🤖 AI Summary
Although Adam often converges faster than SGD in practice, existing theory struggles to explain this gap. This work addresses the issue by uncovering the critical role of second-moment normalization in Adam and, through a novel combination of stopping time arguments and martingale analysis under the standard bounded variance assumption, establishes the first high-probability convergence separation between the two optimizers. Specifically, the dependence of Adam’s convergence bound on the confidence parameter δ scales as δ⁻¹/², significantly improving upon SGD’s δ⁻¹ dependence. This result not only rigorously distinguishes the convergence behaviors of Adam and SGD but also provides the first high-probability theoretical guarantee for Adam’s empirical superiority.
📝 Abstract
Despite Adam demonstrating faster empirical convergence than SGD in many applications, much of the existing theory yields guarantees essentially comparable to those of SGD, leaving the empirical performance gap insufficiently explained.

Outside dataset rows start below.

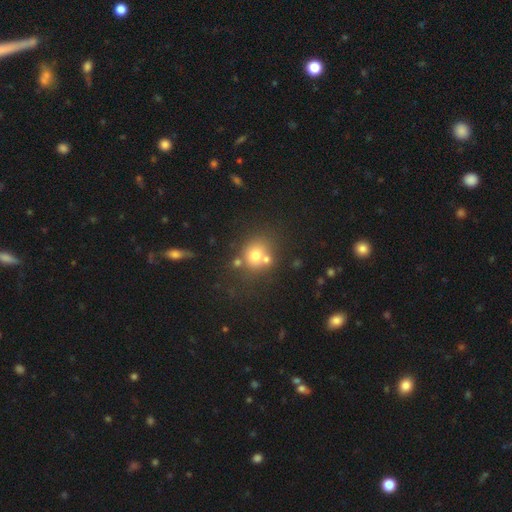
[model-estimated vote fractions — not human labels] Smooth or featured? smooth (70%)
How rounded? round (80%)
Merging? none (54%)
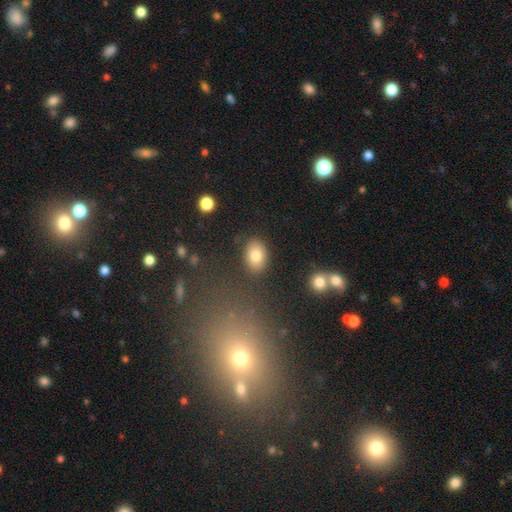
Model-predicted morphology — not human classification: Q: Smooth or featured?
A: smooth (82%); runner-up: featured or disk (10%)
Q: How rounded?
A: in between (83%); runner-up: round (16%)
Q: Merging?
A: none (85%); runner-up: minor disturbance (10%)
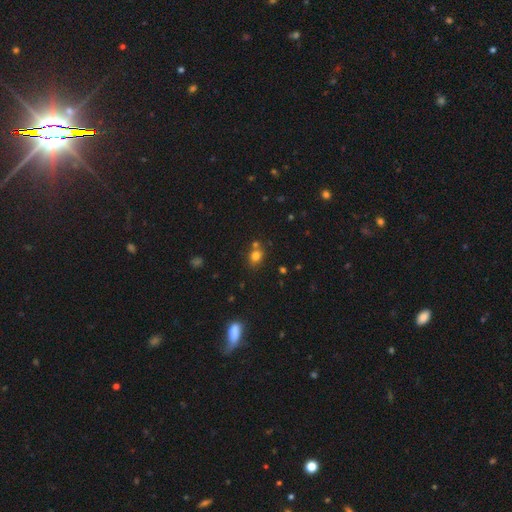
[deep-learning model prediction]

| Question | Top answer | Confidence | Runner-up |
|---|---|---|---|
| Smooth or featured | smooth | 77% | star or artifact (15%) |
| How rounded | round | 62% | in between (37%) |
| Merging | none | 62% | merger (22%) |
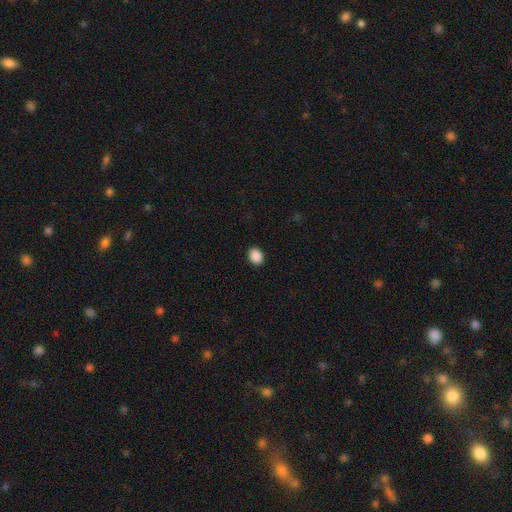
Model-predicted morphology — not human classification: type=smooth (90%); roundness=in between (56%); merging=none (91%).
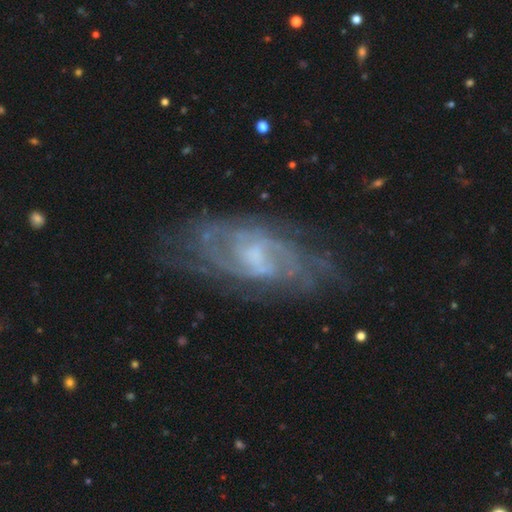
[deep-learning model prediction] featured or disk 84%, smooth 9%, star or artifact 7%. Down the decision tree: edge-on disk — no (93%); bar — weak (50%); spiral arms — yes (92%); spiral arm count — 2 (42%); spiral winding — tight (48%); bulge size — small (44%); merging — none (72%).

In this paper, we uncover a key second-moment normalization in Adam and develop a stopping-time/martingale analysis that provably distinguishes Adam from SGD under the classical bounded variance model (a second moment assumption). In particular, we establish the first theoretical separation between the high-probability convergence behaviors of the two methods: Adam achieves a $δ^{-1/2}$ dependence on the confidence parameter $δ$, whereas corresponding high-probability guarantee for SGD necessarily incurs at least a $δ^{-1}$ dependence.